I open the door and go in. The kid
doesn't move. He keeps his eyes trained on the floor. There's something lost
and untamed about him. Like the boy in a French movie I once saw who grew up in
the woods. Except in the movie, they had five years to educate the boy about
civilization, and I've got five minutes for this kid. I gesture for him to come
in and sit down.

"Mr. Ricky Velez," I say,
sitting behind the desk and opening his file. "Says here you're sixteen.
That right?"

Ricky grunts again and nods shyly.
In the cubicle across the hall, "the Screamer," an older female
probation officer whose name I can never pronounce, is yelling, "WHAT AM I
GONNA TELL THE JUDGE!!" at some hapless probationer.

An overhead fan just pushes the
humid air around instead of cooling things off.
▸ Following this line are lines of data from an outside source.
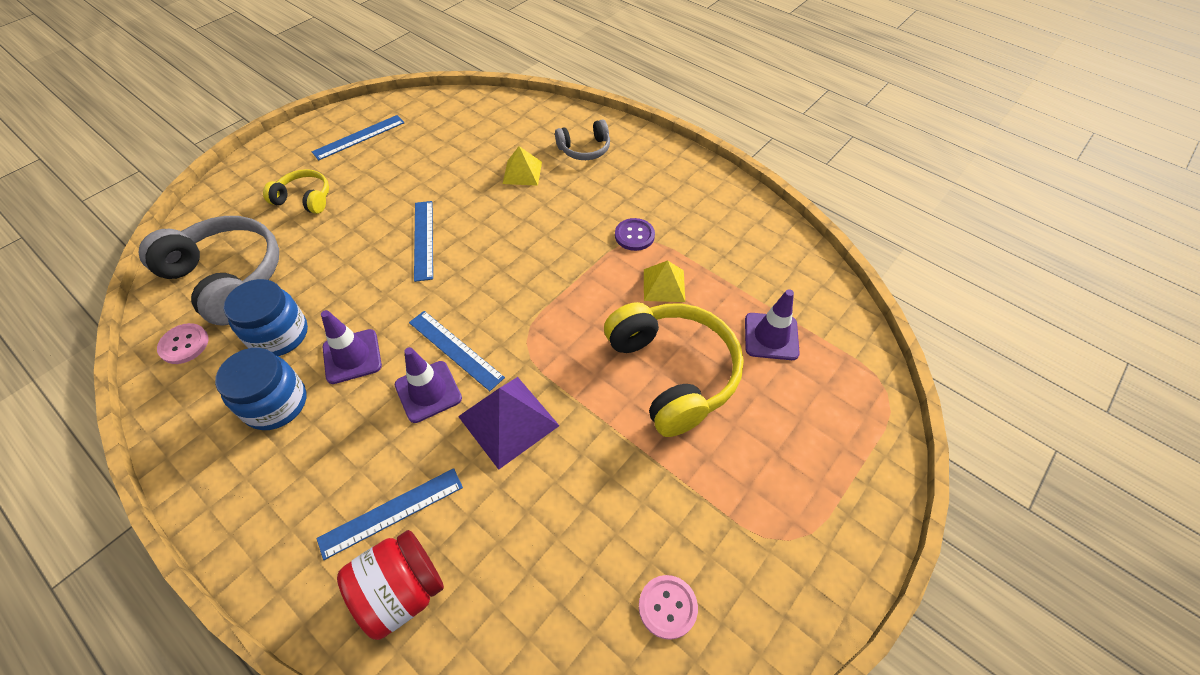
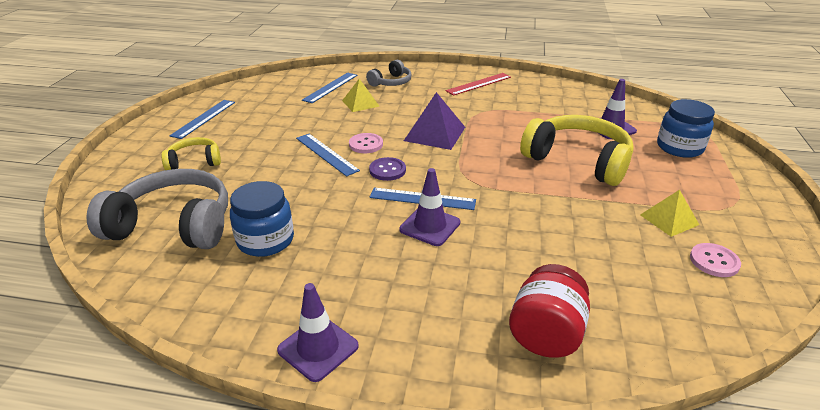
camera: 30 degrees left, 20 degrees down
(184, 344) = (177, 277): pink button -> pink button (366, 144)
(276, 403) = (312, 278): blue jar -> blue jar (679, 147)
(352, 356) = (345, 230): purple traffic cone -> purple traffic cone (318, 348)
(391, 512) = (484, 297): blue ruler -> blue ruler (330, 87)
(508, 421) = (506, 219): purple pyramid -> purple pyramid (435, 134)
(634, 235) = (475, 110): purple button -> purple button (387, 170)
(664, 285) = (522, 126): yellow pyramid -> yellow pyramid (669, 219)
(682, 190) = (479, 84): none -> red ruler

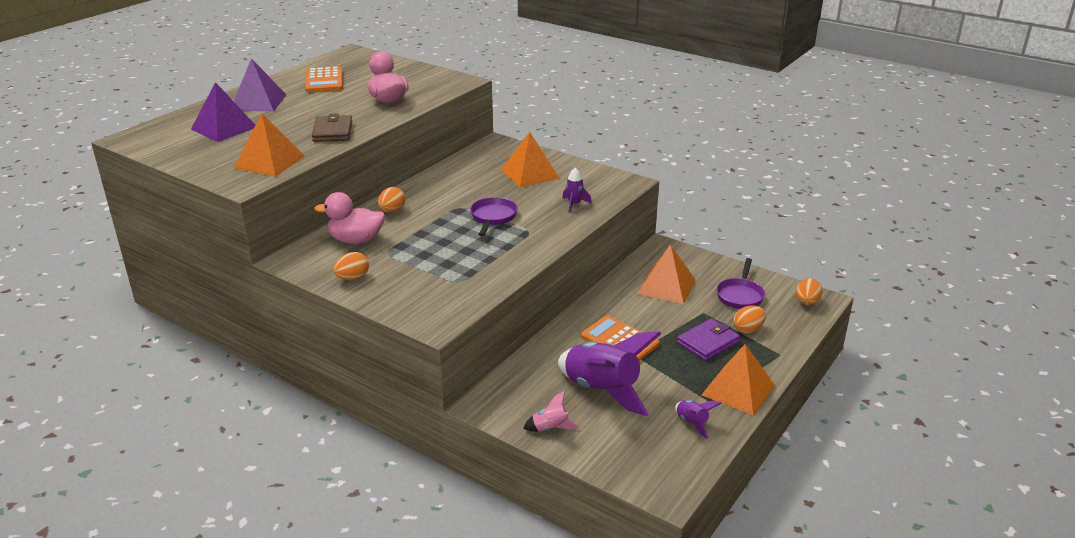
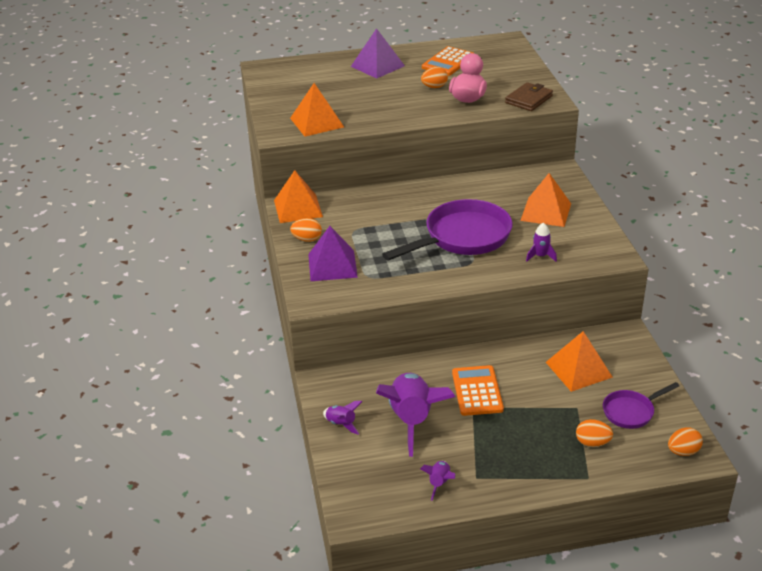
camera: 45 degrees right, 5 degrees up
(224, 128) = (327, 81): purple pyramid -> purple pyramid (332, 265)
(332, 132) = (390, 113): brown wallet -> brown wallet (529, 99)
(356, 240) = (347, 210): pink duck -> none
(392, 211) = (400, 198): orange egg -> orange egg (434, 87)
(493, 217) = (462, 237): purple pan -> purple pan, size x1.91
(550, 428) = (341, 424): pink rocket -> purple rocket
(708, 342) = (543, 433): purple wallet -> none
(738, 390) = (510, 483): orange pyramid -> orange pyramid (298, 208)

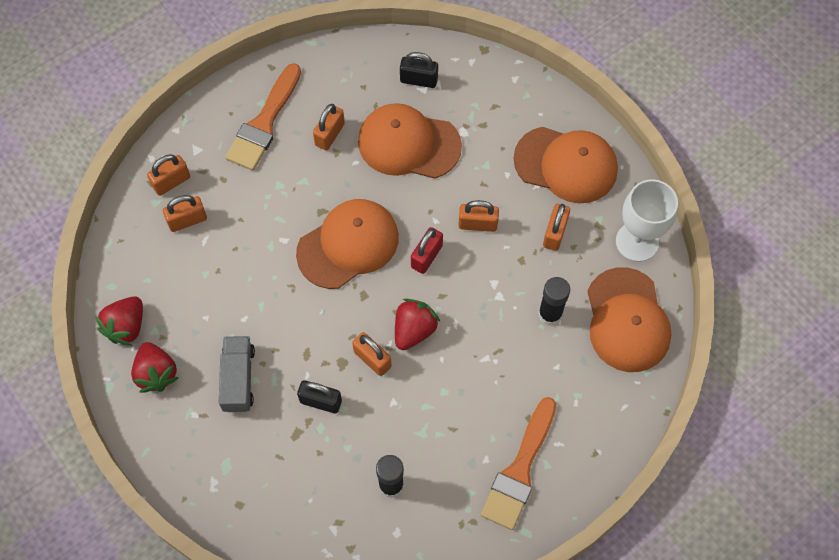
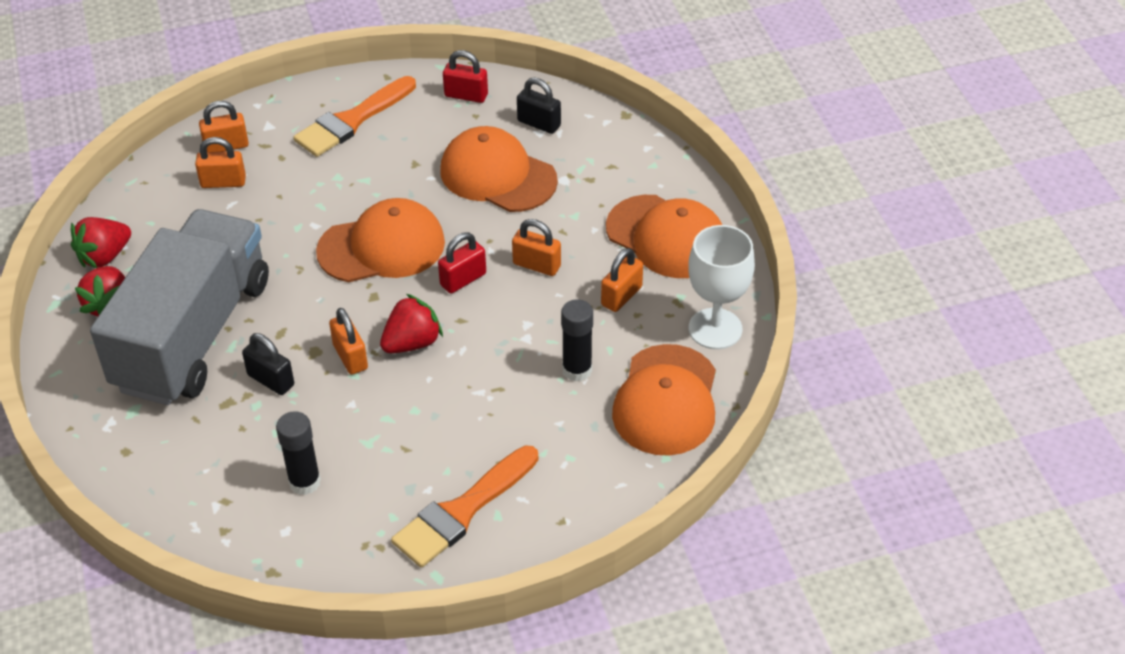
camera: 20 degrees right, 20 degrees down
(238, 379) = (193, 334): grey truck -> grey truck, size x2.32
(329, 134) = (416, 147): orange padlock -> none
(346, 68) = (466, 95): none -> red padlock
Ricky squirms around in the chair
but can't get comfortable.

The seat's deliberately too hard,
because no one's supposed to stay here too long. In the past I've tried to make
this cubicle seem more my own, even as I keep telling myself this is my job,
not my life. I've brought in plants, cushions, and books, but the place still
looks cheap and institutional with those insane orange walls and scuffed-up
floors. So now I leave it pretty much the way it was. I don't have my master's
degree from Fordham on the walls. It was required for the job—along with two
weeks of perfunctory in-house training—but my clients don't need to see it.
Instead, I put up two small posters right above my desk: one of Bob Dylan and
the other of a defunct theme park called Freedomland. On the other wall, I have
the Times's "Help Wanted" section—for my clients, of course, not for
me—and a bank calendar that has a color photo of a sandy beach with foamy
waves. It seems like a beautiful place where nothing ever happens. And, of
course, there's a blackboard in the corner.